= Kevin Cushing =

American businessman (born 1956)

Kevin K. Cushing (born 1956) is an American businessman and the former chief executive officer of AlphaGraphics, a franchised chain of more than 260 independently owned and operated marketing service providers with full-service print shops.

==Early life==

Cushing was born in Chicago, Illinois in 1956. Growing up in Chicago, he began his business career at an early age, delivering the Chicago Tribune newspaper. While attending Saint Mary's University of Minnesota in Winona, Minnesota, Cushing and some friends ran the campus pub. He later went on to earn an MBA from the University of Chicago in 1982.

==Career==
Cushing has spent his career in franchising.
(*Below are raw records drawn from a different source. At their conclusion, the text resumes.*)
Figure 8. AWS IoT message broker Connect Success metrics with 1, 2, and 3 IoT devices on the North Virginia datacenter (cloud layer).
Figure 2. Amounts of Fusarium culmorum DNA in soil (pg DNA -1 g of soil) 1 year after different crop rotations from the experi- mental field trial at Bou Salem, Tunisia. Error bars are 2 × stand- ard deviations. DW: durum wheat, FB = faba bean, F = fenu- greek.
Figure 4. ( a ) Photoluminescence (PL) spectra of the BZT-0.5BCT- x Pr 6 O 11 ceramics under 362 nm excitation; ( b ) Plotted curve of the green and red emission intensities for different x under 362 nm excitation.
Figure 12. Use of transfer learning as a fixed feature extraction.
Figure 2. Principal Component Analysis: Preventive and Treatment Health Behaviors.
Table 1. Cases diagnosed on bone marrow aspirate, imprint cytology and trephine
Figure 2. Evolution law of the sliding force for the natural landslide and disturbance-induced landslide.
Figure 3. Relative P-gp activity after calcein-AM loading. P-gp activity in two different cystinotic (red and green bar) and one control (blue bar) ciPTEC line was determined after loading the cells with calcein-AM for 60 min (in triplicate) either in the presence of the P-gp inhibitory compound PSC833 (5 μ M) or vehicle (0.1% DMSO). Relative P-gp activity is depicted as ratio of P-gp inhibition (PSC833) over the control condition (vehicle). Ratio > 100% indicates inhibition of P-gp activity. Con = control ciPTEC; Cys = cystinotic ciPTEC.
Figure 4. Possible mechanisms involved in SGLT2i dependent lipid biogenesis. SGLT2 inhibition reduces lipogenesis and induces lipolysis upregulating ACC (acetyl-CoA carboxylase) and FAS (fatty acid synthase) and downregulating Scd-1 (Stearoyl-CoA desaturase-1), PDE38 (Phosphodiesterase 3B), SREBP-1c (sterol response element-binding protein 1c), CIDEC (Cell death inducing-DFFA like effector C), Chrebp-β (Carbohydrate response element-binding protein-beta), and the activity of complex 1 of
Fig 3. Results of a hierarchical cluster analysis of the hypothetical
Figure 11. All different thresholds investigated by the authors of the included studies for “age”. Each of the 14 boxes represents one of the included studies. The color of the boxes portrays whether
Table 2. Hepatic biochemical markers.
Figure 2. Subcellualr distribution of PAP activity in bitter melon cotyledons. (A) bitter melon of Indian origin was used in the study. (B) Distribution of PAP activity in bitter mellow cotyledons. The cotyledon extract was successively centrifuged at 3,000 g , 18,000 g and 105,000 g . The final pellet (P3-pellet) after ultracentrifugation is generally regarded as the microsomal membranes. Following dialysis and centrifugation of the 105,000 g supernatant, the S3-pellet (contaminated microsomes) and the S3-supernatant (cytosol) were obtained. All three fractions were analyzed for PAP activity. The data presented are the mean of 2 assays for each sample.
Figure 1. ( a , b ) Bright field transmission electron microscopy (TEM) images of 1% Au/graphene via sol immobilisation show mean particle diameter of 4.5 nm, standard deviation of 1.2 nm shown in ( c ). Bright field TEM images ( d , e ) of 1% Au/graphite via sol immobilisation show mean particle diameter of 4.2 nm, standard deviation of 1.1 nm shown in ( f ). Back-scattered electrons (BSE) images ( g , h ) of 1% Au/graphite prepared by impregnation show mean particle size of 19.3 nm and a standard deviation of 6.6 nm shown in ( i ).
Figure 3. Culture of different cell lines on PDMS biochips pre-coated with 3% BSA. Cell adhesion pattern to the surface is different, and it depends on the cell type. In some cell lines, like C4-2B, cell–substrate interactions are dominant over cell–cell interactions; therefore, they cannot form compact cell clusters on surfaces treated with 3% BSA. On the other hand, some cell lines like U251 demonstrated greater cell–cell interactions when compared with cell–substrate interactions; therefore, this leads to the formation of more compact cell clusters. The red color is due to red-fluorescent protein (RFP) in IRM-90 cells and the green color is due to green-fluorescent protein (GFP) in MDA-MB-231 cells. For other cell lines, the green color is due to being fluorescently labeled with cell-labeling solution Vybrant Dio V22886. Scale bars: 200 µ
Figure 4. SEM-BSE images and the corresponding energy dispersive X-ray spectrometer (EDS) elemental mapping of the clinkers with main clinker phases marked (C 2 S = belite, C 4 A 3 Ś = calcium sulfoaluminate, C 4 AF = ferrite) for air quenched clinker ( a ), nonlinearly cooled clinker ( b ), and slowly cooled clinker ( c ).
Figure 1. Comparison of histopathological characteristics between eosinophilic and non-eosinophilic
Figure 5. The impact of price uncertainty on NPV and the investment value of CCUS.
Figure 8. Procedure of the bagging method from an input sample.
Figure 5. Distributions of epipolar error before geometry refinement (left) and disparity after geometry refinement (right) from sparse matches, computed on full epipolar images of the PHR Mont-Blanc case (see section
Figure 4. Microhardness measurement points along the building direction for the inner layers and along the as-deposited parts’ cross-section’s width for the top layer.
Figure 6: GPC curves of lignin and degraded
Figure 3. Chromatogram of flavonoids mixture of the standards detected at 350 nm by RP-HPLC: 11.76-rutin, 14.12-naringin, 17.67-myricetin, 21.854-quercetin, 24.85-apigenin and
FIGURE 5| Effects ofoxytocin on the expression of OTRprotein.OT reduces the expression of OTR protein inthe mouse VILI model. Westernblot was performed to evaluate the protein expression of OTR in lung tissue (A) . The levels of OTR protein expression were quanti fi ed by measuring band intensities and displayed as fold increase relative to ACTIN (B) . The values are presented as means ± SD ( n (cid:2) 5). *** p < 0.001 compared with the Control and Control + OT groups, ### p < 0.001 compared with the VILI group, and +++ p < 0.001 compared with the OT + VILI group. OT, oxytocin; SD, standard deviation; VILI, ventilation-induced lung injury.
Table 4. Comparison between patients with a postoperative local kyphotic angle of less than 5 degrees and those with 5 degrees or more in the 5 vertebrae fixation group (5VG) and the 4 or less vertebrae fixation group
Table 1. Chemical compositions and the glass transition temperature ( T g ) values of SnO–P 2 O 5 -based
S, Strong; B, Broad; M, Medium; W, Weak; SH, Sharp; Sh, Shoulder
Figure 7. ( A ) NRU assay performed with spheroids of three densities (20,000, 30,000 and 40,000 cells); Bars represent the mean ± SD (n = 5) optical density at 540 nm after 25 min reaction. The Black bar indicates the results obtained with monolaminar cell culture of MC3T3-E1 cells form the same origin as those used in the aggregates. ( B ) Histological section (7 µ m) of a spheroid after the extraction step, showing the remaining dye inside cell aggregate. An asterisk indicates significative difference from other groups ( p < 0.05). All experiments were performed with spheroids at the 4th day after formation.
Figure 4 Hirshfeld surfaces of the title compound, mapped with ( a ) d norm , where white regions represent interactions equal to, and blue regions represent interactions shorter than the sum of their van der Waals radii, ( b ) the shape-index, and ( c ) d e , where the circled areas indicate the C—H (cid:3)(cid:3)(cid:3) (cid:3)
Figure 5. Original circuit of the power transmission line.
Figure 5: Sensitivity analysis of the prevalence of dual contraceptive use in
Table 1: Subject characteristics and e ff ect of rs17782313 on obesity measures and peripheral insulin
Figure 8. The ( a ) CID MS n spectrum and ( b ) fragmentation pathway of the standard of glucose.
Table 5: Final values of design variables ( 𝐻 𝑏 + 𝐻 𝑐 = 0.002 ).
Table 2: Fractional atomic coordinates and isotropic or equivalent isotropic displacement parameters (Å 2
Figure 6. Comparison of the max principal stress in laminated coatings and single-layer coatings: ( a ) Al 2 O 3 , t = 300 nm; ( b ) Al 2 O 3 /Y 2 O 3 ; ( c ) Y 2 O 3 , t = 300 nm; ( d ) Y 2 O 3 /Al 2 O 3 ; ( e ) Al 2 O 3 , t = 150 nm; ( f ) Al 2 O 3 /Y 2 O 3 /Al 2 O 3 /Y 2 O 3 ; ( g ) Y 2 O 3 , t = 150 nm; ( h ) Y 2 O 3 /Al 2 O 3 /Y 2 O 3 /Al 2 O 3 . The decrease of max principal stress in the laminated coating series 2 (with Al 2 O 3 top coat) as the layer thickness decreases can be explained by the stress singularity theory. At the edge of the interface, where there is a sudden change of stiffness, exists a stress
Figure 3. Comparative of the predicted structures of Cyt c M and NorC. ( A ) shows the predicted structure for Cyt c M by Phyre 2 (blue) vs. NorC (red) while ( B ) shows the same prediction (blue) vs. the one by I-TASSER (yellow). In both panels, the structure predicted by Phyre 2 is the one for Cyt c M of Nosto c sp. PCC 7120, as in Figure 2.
During the 1980s and 1990s, he was the President of Terratron, a group that owned and operated 81 Hardee's restaurants throughout the Mid-West and Mountain West. In 1995, Cushing moved his family from Salt Lake City, Utah to Minneapolis, Minnesota to open his first of two AlphaGraphics franchises in the Minneapolis market. In 2004, he became the chief executive officer of AlphaGraphics and ran the company until his departure in 2012.

Cushing parted ways with the company in the same month that Blackstreet Capital, a Bethesda, Maryland based private equity firm purchased AlphaGraphics. The announcement came as a surprise to many as Cushing was quoted just days after the acquisition, saying, "This transition has been seamless for AlphaGraphics, and the Blackstreet Capital people have been fabulous to work with. They were on site here at our headquarters within hours of closing the deal. They were clearly the most proactive of the potential buyers and our team had a very positive reaction to them. If you have to change ownership, we wanted whoever would be best for the company and the network, and Blackstreet was high on our list."